According to the Institute for Economics and Peace, Europe is not as peaceful as it was 15 years ago. And yet, despite the war in Ukraine, the region enjoys the highest levels of stability on the planet.
Russia’s full-scale invasion of Ukraine is one of the main factors undermining world peace a new report has found.
According to the Institute for Economics and Peace, global peacefulness has deteriorated for 13 of the last 15 years due to an increase in political instability, external conflicts, and deaths during internal conflicts.
The newly released Global Peace Index 2023 looked at 163 countries, accounting for 99.7% of the world’s population, and analysed their involvement in hostilities, as well as their human rights records and military spending.
“If we look at modern wars, they are almost impossible to win,” Stephen Killeley, the Founder of the IEP told Euronews. “You may remember the Russian invasion of Afghanistan followed by the US invasion of Afghanistan, Iraq and Syria. [Syrian President] Bashar [al-Assad] is still in power.
“Today you have Ukraine, and the situation is fairly deadlocked and then other conflicts like Yemen, which has been raging for almost a decade.”

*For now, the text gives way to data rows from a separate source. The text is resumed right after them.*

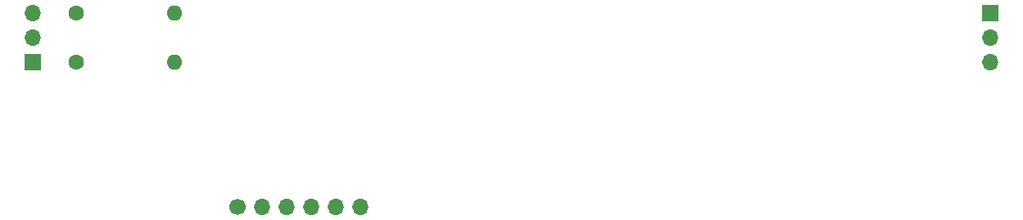
<source format=gtl>
G04 #@! TF.GenerationSoftware,KiCad,Pcbnew,(5.1.7)-1*
G04 #@! TF.CreationDate,2022-02-16T20:37:06+01:00*
G04 #@! TF.ProjectId,bluetooth-board,626c7565-746f-46f7-9468-2d626f617264,rev?*
G04 #@! TF.SameCoordinates,Original*
G04 #@! TF.FileFunction,Copper,L1,Top*
G04 #@! TF.FilePolarity,Positive*
%FSLAX46Y46*%
G04 Gerber Fmt 4.6, Leading zero omitted, Abs format (unit mm)*
G04 Created by KiCad (PCBNEW (5.1.7)-1) date 2022-02-16 20:37:06*
%MOMM*%
%LPD*%
G01*
G04 APERTURE LIST*
G04 #@! TA.AperFunction,ComponentPad*
%ADD10R,1.700000X1.700000*%
G04 #@! TD*
G04 #@! TA.AperFunction,ComponentPad*
%ADD11O,1.700000X1.700000*%
G04 #@! TD*
G04 #@! TA.AperFunction,ComponentPad*
%ADD12C,1.700000*%
G04 #@! TD*
G04 #@! TA.AperFunction,ComponentPad*
%ADD13C,1.600000*%
G04 #@! TD*
G04 #@! TA.AperFunction,ComponentPad*
%ADD14O,1.600000X1.600000*%
G04 #@! TD*
G04 APERTURE END LIST*
D10*
X139500000Y-41750000D03*
D11*
X139500000Y-44290000D03*
X139500000Y-46830000D03*
D10*
X40500000Y-46830000D03*
D11*
X40500000Y-44290000D03*
X40500000Y-41750000D03*
D12*
X61650000Y-61750000D03*
D11*
X64190000Y-61750000D03*
X66730000Y-61750000D03*
X69270000Y-61750000D03*
X71810000Y-61750000D03*
X74350000Y-61750000D03*
D13*
X45000000Y-46830000D03*
D14*
X55160000Y-46830000D03*
D13*
X45000000Y-41750000D03*
D14*
X55160000Y-41750000D03*
M02*

</source>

Both Russia and Ukraine are currently in the bottom ten countries on the index. Ukraine takes 157th place out of 163 states while Russia is 158th.

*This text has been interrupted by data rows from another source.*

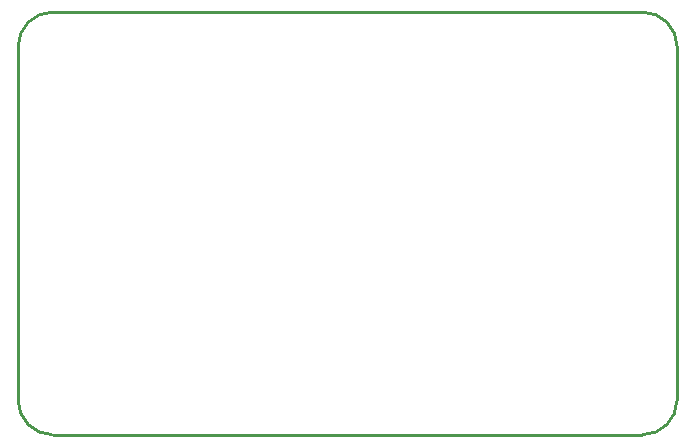
<source format=gko>
G04 #@! TF.GenerationSoftware,KiCad,Pcbnew,(6.0.0)*
G04 #@! TF.CreationDate,2022-02-07T00:21:05-08:00*
G04 #@! TF.ProjectId,LightsAuxiliary_Rev_C,4c696768-7473-4417-9578-696c69617279,rev?*
G04 #@! TF.SameCoordinates,Original*
G04 #@! TF.FileFunction,Profile,NP*
%FSLAX46Y46*%
G04 Gerber Fmt 4.6, Leading zero omitted, Abs format (unit mm)*
G04 Created by KiCad (PCBNEW (6.0.0)) date 2022-02-07 00:21:05*
%MOMM*%
%LPD*%
G01*
G04 APERTURE LIST*
G04 #@! TA.AperFunction,Profile*
%ADD10C,0.254000*%
G04 #@! TD*
G04 APERTURE END LIST*
D10*
X116004965Y-85206035D02*
G75*
G03*
X113054965Y-88156035I0J-2950000D01*
G01*
X113054965Y-88156035D02*
X113054965Y-118056035D01*
X113054965Y-118056035D02*
G75*
G03*
X116004965Y-121006035I2950000J0D01*
G01*
X116004965Y-121006035D02*
X165904965Y-121006035D01*
X165904965Y-121006035D02*
G75*
G03*
X168854965Y-118056035I0J2950000D01*
G01*
X168854965Y-118056035D02*
X168854965Y-88156035D01*
X168854965Y-88156035D02*
G75*
G03*
X165904965Y-85206035I-2950000J0D01*
G01*
X165904965Y-85206035D02*
X116004965Y-85206035D01*
M02*

</source>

Despite the war still raging in Ukraine, Europe remains the most peaceful region on the planet. Ten European countries feature in the top ten most peaceful nations. Iceland has been ranked number one for 16 consecutive years since the GPI project was launched in 2007.
Denmark, Ireland, Austria, Portugal, Slovenia and Switzerland are also on the list.

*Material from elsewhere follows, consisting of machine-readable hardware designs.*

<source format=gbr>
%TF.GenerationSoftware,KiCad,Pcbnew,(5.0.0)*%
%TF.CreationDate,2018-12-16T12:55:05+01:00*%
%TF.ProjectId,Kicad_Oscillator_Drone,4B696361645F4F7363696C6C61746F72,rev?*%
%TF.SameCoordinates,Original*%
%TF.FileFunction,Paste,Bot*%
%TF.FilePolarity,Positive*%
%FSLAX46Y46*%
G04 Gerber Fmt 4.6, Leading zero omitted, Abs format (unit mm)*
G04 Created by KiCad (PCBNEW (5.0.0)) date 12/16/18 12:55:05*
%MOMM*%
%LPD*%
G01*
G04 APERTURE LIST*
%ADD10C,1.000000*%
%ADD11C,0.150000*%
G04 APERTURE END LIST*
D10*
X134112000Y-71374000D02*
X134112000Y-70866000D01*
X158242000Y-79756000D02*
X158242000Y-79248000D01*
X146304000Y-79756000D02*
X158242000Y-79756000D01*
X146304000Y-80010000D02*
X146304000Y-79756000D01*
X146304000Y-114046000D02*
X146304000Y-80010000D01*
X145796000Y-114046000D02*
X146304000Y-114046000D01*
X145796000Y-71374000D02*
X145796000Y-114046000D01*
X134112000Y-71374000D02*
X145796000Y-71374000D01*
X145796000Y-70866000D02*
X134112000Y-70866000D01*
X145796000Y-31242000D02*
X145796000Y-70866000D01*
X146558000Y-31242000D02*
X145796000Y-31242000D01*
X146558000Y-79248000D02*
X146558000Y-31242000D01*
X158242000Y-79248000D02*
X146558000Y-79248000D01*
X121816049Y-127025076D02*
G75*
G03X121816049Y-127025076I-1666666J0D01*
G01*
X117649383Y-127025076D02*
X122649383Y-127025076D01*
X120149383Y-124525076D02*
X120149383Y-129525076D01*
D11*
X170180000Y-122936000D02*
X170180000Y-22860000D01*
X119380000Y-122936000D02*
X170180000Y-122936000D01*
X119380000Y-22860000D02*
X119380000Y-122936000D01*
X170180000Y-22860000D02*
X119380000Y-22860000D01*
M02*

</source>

According to the report, 2022 was the deadliest year of armed conflict since the 1994 Rwandan genocide (the worst recorded in GPI history).
Ninety-five countries also recorded deterioration in their peacefulness in 2022 while 66 saw improvements.
But the total number of conflict-related deaths from both external and internal wars and skirmishes increased by 96% compared to 2021. Analysts said figures would have still deteriorated even if Russia and Ukraine were excluded from this year’s report.